CBZ issues bonds to raise funds for maize, soya farming

LOCAL bank, CBZ launched two bond issues this Monday, seeking to raise $80.6 million to finance maize and soya bean farming, as the country faces an uncertain summer cropping season.
Zimbabwe faces a second successive poor harvest this year because of erratic rains, compounding problems for millions of people already grappling with last year’s drought.
CBZ said in a notice it wanted to raise ZWL$500 million Zimbabwe dollars ($30.6 million) to purchase seeds, fertiliser and chemicals for maize and soybean production.
The bond has a tenor of 270 days and an interest rate of between 15% and 18%.

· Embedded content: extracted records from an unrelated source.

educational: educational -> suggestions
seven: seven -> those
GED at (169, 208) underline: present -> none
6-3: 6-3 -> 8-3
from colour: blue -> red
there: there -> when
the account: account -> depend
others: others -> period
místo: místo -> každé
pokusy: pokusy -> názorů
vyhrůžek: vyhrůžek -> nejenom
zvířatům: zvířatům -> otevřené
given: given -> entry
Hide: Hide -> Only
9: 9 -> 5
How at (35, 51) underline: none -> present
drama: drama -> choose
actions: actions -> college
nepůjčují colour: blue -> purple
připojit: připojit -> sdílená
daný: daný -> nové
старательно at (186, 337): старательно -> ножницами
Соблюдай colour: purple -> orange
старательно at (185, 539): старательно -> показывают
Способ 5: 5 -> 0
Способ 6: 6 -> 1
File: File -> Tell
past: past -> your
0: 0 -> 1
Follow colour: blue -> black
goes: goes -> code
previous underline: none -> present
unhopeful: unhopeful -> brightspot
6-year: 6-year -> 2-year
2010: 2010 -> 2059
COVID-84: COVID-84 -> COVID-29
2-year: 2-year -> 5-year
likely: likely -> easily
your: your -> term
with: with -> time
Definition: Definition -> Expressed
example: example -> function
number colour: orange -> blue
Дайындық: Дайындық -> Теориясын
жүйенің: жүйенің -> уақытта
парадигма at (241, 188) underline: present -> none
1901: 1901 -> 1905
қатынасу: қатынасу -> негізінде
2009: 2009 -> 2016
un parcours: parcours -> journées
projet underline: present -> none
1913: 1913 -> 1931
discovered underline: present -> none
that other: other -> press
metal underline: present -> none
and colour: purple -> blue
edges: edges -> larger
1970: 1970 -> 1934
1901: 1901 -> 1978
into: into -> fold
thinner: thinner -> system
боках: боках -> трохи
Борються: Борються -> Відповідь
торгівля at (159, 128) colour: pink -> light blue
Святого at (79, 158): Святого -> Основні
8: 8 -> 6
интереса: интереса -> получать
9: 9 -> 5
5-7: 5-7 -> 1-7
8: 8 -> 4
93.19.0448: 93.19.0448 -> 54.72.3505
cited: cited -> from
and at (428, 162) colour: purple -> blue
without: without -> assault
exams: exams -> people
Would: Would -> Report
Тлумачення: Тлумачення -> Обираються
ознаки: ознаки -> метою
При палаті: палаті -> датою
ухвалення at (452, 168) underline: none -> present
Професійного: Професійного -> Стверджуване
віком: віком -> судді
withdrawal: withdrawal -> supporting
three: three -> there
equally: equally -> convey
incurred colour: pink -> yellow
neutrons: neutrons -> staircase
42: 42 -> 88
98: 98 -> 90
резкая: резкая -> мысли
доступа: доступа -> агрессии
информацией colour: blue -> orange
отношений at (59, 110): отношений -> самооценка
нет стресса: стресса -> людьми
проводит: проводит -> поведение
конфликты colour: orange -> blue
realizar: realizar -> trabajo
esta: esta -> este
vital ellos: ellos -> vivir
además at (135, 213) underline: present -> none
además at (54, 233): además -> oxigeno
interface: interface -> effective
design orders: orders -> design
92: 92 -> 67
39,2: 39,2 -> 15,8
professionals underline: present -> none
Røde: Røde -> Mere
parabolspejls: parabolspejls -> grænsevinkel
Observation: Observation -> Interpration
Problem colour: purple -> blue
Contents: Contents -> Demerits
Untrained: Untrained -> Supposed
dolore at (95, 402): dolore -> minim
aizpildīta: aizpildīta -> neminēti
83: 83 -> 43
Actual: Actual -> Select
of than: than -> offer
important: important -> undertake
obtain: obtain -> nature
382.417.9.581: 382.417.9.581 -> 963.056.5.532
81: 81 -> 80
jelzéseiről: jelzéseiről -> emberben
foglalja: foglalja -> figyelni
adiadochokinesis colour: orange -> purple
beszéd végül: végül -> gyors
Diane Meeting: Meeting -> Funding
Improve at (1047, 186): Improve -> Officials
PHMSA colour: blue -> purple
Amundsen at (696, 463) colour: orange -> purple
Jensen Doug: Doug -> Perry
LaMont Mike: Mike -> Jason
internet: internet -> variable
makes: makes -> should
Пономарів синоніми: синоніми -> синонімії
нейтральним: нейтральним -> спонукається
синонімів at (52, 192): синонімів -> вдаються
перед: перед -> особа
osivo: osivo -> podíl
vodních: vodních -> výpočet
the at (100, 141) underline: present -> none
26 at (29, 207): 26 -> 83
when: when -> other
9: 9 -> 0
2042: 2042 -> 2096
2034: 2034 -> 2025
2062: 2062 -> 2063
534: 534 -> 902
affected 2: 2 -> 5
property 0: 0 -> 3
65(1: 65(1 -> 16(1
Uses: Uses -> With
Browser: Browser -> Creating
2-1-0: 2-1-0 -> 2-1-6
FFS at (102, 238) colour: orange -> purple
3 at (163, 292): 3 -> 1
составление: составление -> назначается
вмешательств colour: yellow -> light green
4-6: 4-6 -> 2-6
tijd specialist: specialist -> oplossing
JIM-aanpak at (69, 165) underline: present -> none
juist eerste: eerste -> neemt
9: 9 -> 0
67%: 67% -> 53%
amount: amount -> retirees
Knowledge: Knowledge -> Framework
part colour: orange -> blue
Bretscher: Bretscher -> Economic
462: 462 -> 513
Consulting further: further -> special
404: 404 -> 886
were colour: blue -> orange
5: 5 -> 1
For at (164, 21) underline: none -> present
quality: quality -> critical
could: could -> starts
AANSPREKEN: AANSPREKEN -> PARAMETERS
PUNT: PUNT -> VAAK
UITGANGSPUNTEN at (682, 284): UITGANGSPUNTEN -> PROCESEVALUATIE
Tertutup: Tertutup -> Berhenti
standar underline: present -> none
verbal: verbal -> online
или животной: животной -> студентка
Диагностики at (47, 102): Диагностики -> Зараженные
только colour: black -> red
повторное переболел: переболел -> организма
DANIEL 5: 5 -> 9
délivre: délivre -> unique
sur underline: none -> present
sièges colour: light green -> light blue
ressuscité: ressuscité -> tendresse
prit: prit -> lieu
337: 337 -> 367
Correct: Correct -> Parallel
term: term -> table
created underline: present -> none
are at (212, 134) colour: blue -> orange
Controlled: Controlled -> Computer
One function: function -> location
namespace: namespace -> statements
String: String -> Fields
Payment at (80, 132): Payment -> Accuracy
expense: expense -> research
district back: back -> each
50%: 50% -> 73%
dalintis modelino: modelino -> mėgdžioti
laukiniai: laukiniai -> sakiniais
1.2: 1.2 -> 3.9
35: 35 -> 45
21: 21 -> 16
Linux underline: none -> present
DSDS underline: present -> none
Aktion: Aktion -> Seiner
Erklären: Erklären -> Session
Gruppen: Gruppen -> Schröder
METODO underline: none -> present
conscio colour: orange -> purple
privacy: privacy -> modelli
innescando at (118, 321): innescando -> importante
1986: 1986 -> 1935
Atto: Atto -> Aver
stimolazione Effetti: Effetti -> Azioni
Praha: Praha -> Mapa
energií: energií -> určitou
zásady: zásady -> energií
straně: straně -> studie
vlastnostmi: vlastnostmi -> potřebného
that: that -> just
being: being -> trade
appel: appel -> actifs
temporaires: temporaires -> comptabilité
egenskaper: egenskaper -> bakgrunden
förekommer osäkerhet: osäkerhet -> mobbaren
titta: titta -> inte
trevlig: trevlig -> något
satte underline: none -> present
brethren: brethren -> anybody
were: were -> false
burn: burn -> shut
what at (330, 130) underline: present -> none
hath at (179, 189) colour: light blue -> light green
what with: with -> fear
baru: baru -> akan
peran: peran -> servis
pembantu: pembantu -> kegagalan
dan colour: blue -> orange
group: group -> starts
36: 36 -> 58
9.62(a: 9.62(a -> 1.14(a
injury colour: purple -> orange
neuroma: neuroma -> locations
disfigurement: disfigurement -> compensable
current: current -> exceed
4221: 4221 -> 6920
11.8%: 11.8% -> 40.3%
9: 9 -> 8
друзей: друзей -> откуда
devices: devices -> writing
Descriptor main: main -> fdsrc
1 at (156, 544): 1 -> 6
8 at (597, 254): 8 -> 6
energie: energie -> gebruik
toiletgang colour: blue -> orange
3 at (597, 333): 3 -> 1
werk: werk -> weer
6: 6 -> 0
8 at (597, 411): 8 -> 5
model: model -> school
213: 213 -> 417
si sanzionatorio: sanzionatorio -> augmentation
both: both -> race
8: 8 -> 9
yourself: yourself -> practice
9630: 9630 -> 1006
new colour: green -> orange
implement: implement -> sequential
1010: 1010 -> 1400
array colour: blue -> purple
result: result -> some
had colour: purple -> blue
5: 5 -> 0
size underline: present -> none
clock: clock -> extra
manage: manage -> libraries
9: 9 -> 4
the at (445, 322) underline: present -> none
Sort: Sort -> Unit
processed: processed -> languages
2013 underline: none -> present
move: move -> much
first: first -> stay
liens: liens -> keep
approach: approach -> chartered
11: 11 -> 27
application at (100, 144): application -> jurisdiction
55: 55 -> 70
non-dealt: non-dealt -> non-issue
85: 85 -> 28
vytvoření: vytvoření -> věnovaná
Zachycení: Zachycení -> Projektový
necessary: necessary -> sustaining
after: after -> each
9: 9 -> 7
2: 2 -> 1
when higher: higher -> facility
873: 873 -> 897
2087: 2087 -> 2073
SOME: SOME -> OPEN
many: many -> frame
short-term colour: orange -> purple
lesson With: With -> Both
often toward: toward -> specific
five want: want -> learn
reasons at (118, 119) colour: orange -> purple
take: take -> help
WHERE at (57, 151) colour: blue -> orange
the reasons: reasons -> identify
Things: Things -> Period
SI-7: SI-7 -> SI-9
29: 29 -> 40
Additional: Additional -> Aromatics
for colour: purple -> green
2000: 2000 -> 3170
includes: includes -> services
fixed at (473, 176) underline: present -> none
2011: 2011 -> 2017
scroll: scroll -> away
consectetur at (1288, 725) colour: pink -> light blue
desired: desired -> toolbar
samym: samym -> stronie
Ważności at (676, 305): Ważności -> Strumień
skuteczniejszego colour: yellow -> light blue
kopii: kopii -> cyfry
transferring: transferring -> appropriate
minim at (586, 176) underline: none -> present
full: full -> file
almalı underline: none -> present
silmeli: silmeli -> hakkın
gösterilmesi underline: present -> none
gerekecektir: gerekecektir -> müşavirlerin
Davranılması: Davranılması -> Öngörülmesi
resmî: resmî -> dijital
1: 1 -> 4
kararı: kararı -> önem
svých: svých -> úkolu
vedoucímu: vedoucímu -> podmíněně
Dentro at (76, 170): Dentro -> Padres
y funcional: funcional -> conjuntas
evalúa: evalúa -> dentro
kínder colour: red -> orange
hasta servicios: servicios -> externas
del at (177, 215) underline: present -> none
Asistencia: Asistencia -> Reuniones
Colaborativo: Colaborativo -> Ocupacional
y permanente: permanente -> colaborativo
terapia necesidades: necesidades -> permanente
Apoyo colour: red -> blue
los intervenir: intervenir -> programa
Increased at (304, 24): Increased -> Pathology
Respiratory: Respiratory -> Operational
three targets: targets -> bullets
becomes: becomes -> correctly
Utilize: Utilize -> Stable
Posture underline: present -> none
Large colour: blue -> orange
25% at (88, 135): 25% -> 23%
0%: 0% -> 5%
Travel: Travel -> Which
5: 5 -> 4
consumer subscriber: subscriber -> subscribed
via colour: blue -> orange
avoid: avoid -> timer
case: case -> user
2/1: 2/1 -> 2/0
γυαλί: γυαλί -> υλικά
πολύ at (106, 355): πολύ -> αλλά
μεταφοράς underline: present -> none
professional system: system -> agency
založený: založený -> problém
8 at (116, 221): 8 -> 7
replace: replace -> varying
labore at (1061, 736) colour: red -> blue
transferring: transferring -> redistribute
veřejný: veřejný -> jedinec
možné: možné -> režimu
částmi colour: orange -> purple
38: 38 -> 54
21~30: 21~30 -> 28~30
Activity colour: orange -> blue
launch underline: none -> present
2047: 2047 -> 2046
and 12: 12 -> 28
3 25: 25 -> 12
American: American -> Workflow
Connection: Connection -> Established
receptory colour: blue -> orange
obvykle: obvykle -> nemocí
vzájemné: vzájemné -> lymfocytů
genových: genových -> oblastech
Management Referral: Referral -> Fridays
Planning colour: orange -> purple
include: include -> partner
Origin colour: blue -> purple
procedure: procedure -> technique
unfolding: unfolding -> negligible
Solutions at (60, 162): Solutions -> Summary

A second dollar-denominated bond worth $50 million with the same tenor seeks to raise money to import farming chemicals and fertilisers that are not available locally, CBZ said. The bank will pay 9.5% interest.
Maize is the country’s staple crop, while soybeans are used in the production of cooking oil and animal feed.
Under a new government-backed programme to ensure food security, CBZ buys farm products and issues farmers with vouchers to purchase them. The bank will then recoup its money from farmers who surrender part of their harvest. The bonds are guaranteed by the government.
Zimbabwe is nearly halfway through its summer crop season, but the rains have been poor, raising concerns that the government may need to revise its growth target of 3.1% this year. Agriculture accounts for 17% of the country’s gross domestic product.
According to the United Nations up to eight million people, half Zimbabwe’s population, will require food aid this year after last year’s maize harvest fell by half.